シルレル(シラー)『ドン・カルロス』一読後の感想

  • カルロは本当にダメダメな奴だなあ*1
  • ポーザ候(ロゴリーゴ)に肩入れしながら読んでしまった。カルロと王妃の関係を彼がどう演出しようとしていたか意図が明らかになったところで、人物像が急に立体的になる。以後は完璧超人に向けてひた走るポーザ候。そんな彼にもたったひとつの欠点が。その欠点とは・・・・友人を選ぶセンス。

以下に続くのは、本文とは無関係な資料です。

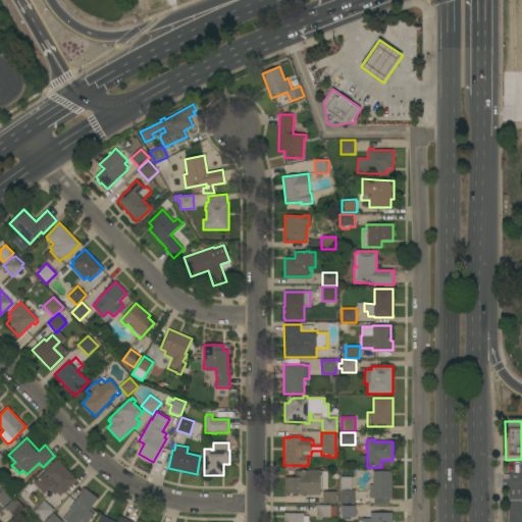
[(76,479),(60,497),(57,492),(55,494),(49,488),(44,493),(33,482),(57,459),(76,479)]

  • 王の造形はちょっと違和感があるかな。カルロの反抗とロドリーゴの裏切りが明らかになってからの悪役思考にはリアリティを感じられず、しらけちゃった。これは単に自分が、誰も悪くなくて、みんなが互いのことを考えて、でも各自自分の都合の良い方にちょっとだけ曲げつつ、そんな人間らしい自己中心さと良心が同居した人間達の行動が積み重なって裏目に出てしまう系の話が好きで、勝手に期待してただけか。
  • ついでに大僧正(宗教裁判長)の役目も物足りない。これは先入観のせい。
  • 典型的な誤解が誤解を生んで悲劇というか、各自の思惑が悪い方に転んでパターンというか、途中でその辺が読めてやきもきしちゃう系というか、まあフィクションらしく楽しめる作品ですな。個人的にはもっと突き放してる方が好きだったりして。結末も書き過ぎ。
  • あらすじだけ読んだ範囲では、オペラのストーリーの方が自分の好みに合ってるみたいなんで、楽しみです。ところで今入手可能なリブレットってご存知ないですか?

*1:のび太君はダメだなあ」って言うときのドラえもんの口調で読んでください。